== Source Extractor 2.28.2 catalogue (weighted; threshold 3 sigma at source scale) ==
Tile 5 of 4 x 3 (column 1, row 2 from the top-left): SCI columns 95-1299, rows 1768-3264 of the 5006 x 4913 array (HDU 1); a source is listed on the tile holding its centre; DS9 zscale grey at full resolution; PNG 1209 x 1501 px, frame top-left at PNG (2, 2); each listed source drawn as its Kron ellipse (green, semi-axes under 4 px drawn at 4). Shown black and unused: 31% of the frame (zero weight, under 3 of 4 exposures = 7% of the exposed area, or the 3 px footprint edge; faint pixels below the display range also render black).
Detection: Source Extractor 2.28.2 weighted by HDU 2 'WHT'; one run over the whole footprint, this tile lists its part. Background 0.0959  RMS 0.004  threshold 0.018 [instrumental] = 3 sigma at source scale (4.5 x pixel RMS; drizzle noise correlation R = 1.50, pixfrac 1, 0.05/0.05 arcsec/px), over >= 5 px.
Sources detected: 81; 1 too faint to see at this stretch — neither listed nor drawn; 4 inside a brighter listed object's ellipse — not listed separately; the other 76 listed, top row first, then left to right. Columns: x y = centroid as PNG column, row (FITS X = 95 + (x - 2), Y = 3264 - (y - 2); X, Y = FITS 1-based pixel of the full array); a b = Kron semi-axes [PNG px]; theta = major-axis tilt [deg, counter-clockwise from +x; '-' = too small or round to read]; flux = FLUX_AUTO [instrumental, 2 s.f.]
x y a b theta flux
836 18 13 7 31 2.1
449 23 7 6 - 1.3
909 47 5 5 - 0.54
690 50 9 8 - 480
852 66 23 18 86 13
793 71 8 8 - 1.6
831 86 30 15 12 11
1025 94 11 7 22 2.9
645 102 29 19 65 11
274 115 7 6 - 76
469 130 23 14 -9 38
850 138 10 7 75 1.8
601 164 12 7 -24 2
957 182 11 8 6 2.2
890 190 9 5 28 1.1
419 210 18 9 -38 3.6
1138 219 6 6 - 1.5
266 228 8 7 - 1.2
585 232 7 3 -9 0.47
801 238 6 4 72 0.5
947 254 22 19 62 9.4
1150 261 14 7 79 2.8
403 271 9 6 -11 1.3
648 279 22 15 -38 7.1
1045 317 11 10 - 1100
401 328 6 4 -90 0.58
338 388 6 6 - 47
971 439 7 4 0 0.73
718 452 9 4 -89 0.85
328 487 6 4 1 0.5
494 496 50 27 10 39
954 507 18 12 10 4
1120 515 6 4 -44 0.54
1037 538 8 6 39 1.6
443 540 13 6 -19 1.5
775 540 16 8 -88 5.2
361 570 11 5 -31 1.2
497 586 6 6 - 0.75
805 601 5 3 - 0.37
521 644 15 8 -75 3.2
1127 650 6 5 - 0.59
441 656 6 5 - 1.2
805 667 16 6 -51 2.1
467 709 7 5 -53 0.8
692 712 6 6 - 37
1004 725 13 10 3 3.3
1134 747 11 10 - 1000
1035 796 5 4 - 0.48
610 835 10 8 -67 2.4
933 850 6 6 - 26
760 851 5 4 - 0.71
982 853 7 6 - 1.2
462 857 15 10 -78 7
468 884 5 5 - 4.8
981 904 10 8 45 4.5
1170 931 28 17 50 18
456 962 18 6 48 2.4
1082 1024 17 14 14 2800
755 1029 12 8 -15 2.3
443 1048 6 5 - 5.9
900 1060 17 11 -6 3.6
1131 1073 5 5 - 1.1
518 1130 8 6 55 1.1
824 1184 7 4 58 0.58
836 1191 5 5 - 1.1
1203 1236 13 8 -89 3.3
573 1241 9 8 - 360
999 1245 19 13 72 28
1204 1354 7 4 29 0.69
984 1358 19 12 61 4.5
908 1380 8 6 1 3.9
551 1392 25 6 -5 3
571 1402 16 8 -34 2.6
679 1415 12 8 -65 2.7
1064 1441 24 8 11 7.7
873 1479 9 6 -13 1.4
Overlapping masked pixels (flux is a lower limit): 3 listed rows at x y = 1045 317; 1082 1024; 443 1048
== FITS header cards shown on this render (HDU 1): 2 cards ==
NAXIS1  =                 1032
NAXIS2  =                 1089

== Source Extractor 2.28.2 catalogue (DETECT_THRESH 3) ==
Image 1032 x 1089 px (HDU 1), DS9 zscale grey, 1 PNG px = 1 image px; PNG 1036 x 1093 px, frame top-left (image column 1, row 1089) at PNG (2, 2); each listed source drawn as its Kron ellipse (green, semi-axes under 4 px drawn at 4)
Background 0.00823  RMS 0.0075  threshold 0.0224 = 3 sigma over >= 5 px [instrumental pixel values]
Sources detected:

Your goal:
Return, unchanged, the lines of the listing from its first line up to and including the line with "Tile 5 of 4".

Completed task:
== Source Extractor 2.28.2 catalogue (weighted; threshold 3 sigma at source scale) ==
Tile 5 of 4 x 3 (column 1, row 2 from the top-left): SCI columns 95-1299, rows 1768-3264 of the 5006 x 4913 array (HDU 1); a source is listed on the tile holding its centre; DS9 zscale grey at full resolution; PNG 1209 x 1501 px, frame top-left at PNG (2, 2); each listed source drawn as its Kron ellipse (green, semi-axes under 4 px drawn at 4). Shown black and unused: 31% of the frame (zero weight, under 3 of 4 exposures = 7% of the exposed area, or the 3 px footprint edge; faint pixels below the display range also render black).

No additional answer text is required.